Friday, May 2, 2014

How Low Can They Go?

"How low can you go? 
I could go low, (go low) lower than you know,
Go low (go low) lower than you know
Go low (go low) lower than you know
Go low (go low) lower than you know
Go low (go low) lower than you know" - Lyrics from the song How Low Can You Go by Ludacris

Low interest rates are a source of frustration for retirees and joy for investors.  On one side of the coin you have those trying to live off interest payments and on the other you have the people borrowing money.  The first group (mainly retirees) have seen their livelihood evaporate while home buyers, businesses and others borrowing money have seen the cost of borrowing fall to record lows.  In the United States you can buy a house with a mortgage rate of less than 3.5% which makes home ownership very affordable, but try living on interest income of less than 3%!  Take as an example of a person with $1 million in retirement savings who was expecting to earn 6% or $60,000 a year.  This income has now fallen to less than a third and means that this person will have to dig into their principle eroding future income all the while losing to inflation.  This person's retirement plans are being destroyed. 

Now while we could go into options available to them the question that most people are asking is how much longer can interest rates remain low and I will argue that not only with they remain low for years to come, but there is a high probability that they could go a lot lower.  The reasons for my outlook are numerous but I will expound on a few main points in this blog starting with the Federal Reserve's desire to keep them low. 

While the Federal Reserve does not have complete control over market forces they can influence them significantly and through continued stimulus and by holding bank rates down they have effectively managed to keep the lid on any increases.  Furthermore with their share of market debt rising significantly and congresses lack of ability to balance the budget they have a huge incentive to keep borrowing costs down.

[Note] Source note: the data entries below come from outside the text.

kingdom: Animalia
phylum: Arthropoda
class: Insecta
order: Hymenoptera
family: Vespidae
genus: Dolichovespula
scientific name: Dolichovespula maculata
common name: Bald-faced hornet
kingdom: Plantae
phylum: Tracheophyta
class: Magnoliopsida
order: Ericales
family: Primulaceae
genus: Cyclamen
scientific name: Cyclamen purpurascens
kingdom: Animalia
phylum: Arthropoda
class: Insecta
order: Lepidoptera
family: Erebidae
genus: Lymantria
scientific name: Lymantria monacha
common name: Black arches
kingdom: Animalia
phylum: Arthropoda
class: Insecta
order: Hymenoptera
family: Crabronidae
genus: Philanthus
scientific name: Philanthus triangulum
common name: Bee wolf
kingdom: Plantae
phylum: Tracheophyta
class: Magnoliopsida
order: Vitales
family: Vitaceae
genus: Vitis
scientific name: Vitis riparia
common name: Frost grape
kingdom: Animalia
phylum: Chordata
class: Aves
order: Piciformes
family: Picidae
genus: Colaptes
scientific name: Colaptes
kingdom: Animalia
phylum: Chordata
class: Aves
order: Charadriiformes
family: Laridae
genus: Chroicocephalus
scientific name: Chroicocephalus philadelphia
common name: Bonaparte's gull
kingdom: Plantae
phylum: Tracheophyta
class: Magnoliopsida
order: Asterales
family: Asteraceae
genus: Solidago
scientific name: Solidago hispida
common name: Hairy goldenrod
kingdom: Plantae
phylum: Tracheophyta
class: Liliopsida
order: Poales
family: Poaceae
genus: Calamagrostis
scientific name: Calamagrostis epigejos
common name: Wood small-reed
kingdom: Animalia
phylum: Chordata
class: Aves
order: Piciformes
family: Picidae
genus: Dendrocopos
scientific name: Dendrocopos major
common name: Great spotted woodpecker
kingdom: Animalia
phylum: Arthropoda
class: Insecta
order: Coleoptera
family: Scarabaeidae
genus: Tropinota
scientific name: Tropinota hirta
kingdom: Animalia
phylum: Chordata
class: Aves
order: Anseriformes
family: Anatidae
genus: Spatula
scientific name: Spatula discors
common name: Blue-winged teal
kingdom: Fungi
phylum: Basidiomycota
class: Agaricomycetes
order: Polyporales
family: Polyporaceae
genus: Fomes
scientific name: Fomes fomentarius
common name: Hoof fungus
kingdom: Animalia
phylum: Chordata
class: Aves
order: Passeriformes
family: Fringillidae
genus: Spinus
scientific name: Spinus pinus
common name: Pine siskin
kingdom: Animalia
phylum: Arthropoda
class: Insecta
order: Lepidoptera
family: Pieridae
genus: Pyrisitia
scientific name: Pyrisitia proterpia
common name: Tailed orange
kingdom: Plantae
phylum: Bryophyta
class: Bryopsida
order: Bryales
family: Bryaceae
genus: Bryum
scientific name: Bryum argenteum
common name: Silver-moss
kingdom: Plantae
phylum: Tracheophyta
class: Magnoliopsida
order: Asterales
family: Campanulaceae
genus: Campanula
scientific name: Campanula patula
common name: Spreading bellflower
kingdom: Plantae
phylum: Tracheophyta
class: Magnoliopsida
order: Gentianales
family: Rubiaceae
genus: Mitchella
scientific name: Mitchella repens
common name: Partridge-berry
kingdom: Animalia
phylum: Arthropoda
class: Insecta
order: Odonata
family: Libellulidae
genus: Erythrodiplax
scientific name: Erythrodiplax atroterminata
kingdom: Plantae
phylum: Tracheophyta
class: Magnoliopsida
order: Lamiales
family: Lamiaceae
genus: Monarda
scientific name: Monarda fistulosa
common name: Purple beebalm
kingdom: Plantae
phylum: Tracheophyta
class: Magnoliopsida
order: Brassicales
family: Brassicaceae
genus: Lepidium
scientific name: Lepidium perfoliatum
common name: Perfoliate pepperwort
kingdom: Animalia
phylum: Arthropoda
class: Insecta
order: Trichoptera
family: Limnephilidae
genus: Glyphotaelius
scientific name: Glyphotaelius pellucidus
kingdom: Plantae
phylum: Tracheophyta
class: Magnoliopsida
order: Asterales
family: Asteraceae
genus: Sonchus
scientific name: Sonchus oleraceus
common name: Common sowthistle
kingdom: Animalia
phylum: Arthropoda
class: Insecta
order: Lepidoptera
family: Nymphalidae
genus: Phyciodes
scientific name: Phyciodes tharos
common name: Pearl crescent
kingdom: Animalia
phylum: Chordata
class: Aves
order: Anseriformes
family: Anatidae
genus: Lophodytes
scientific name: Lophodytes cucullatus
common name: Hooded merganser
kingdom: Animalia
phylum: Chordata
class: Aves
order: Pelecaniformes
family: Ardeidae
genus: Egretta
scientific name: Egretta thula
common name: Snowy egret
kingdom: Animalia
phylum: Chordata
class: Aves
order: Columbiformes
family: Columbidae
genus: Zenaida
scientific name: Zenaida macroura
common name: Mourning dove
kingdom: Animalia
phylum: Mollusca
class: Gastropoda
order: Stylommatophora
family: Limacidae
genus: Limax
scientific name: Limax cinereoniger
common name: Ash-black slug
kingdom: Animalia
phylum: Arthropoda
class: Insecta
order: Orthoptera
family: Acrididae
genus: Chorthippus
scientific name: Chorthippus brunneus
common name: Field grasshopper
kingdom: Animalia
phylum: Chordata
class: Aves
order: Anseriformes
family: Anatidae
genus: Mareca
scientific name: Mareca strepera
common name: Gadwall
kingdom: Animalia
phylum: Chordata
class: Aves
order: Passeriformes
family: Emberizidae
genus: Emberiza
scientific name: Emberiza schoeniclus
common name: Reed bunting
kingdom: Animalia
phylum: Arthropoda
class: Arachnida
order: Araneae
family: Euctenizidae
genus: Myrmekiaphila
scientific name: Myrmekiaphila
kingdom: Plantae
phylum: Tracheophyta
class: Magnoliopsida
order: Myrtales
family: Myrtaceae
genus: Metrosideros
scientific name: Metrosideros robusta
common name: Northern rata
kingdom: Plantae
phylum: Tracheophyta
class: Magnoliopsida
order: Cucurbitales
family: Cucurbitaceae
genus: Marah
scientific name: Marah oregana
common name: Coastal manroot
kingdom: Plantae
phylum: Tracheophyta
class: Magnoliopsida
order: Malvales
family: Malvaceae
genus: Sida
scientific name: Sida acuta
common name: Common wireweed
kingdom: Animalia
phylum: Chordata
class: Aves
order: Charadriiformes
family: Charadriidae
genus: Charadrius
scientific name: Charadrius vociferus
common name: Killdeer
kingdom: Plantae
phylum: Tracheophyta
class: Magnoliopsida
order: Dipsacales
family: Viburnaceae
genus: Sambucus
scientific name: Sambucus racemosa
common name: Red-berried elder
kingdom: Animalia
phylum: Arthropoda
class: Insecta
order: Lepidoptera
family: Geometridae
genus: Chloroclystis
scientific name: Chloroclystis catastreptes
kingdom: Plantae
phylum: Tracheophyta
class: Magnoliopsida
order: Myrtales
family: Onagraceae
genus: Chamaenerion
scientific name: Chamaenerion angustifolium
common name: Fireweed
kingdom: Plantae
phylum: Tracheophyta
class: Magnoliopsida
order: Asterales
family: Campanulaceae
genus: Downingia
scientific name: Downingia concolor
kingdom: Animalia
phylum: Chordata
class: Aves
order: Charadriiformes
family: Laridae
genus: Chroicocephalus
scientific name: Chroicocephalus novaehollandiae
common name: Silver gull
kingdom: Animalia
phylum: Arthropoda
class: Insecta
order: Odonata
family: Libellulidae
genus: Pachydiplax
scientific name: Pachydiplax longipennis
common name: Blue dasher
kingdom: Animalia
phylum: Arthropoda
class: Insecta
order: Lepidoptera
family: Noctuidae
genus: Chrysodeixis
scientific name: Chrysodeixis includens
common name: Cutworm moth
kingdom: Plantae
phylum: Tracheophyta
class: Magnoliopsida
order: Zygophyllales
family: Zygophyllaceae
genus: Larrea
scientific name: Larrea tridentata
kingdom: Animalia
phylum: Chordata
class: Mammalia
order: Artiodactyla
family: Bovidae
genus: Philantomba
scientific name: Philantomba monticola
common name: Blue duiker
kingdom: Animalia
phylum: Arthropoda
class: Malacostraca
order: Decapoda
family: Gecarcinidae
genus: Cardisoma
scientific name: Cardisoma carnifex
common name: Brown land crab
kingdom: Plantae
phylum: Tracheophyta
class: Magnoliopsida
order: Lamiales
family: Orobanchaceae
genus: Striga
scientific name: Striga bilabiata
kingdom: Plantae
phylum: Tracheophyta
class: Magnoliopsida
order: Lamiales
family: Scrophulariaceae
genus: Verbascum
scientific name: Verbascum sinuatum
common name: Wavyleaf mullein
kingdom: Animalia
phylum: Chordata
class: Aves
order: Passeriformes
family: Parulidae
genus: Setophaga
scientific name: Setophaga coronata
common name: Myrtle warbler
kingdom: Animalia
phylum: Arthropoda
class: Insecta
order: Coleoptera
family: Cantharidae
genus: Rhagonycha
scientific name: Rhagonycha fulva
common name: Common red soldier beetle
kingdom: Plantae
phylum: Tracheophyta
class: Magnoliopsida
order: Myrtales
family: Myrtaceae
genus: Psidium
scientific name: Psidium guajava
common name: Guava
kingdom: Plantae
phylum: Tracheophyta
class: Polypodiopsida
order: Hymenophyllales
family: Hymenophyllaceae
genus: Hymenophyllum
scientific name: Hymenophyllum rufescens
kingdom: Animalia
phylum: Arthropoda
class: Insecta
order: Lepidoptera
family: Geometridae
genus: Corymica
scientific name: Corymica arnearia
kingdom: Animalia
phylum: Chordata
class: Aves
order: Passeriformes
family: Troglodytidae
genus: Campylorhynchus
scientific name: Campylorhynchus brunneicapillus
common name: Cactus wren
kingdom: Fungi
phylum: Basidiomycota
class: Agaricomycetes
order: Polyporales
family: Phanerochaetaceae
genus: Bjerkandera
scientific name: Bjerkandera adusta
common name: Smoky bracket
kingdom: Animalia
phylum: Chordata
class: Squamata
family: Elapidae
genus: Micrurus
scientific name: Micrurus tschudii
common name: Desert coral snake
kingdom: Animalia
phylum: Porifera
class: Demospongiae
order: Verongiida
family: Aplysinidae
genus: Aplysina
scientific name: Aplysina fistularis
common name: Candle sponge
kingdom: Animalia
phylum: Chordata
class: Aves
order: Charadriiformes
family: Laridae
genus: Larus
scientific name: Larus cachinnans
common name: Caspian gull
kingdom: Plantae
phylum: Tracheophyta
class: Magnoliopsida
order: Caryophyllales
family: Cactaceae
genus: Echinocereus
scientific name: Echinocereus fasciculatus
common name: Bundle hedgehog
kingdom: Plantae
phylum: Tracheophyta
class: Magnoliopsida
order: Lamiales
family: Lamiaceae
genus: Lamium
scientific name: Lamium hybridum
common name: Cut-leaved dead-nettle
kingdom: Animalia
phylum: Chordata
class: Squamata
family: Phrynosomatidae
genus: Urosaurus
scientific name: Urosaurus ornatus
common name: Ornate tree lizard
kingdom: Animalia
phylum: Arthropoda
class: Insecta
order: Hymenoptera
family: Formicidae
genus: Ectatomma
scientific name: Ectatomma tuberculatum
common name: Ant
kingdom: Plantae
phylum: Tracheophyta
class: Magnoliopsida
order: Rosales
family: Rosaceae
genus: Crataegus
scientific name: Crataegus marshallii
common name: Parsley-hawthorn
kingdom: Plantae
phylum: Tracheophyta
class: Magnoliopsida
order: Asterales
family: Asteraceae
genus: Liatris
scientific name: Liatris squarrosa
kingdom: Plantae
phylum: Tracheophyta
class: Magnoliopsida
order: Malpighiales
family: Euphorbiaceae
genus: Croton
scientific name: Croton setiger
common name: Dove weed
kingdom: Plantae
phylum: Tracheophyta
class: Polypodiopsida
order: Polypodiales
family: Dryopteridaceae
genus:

To take the example above and place it into the context of the Federal Reserve and Washington (and I will use a round number of $20 trillion as it looks like we will be there sooner rather than later) if you pay interest on $20 trillion at around 3% versus 6% you are saving $600 billion a year.  Now that might not seem like a lot in terms of the nominal value of the debt but if you put it into the context of balancing the budget it makes a huge difference.  Right now we run a $600 billion deficit, add the increased payment of $600 billion and suddenly the budget deficit doubles!  Certainly a huge incentive to keep the lid on interest rates as long as possible.

The next area to look to is the market.  The market is made up of banks and institutions and foreign governments.  Looking abroad at Europe and Japan and the picture becomes very interesting.  I looked at the 10 year rates around the world and it is truly eye opening.  The rate in the United States is approximately 2.60%.  In comparison, Japan is 0.60%, Switzerland is 0.80%, Germany 1.45%, Netherlands 1.77% and France at 1.92% all of which are substantially lower than the United States.  In fact Italy at 3.04% and Spain at 2.97% are pretty much in line with the United States and Mexico at 3.67% and Portugal at 3.60% are not a lot higher.  If I were surveying the investment scene around the world to place a large amount of money I would be hard pressed not to invest in the United States as the security offered for one of the best rates in the globe makes it a compelling alternative.  More investment means prices of bonds go up and this then keeps the lid on rates and can force them lower.

The final piece to this puzzle is inflation.  Without inflation there is no requirement to raise rates so it is very interesting to note that one of the reasons the European rates are so low is that due to their austerity they are now staring at deflation.  If they enter a deflationary spiral similar to the one that has plagued Japan for decades we could easily see a world where rates remain muted for a very long time regardless of what the Federal Reserve does. 

This will have a huge impact on your retirement and investment outlook so make sure that you factor this into your portfolio as the odds are high that interest rates fall further from here even though ( and maybe because of the fact that) consensus tells you otherwise.  This is why I repeated the lines in the quote four times (like they do in the song) just to remind you that lower is possible.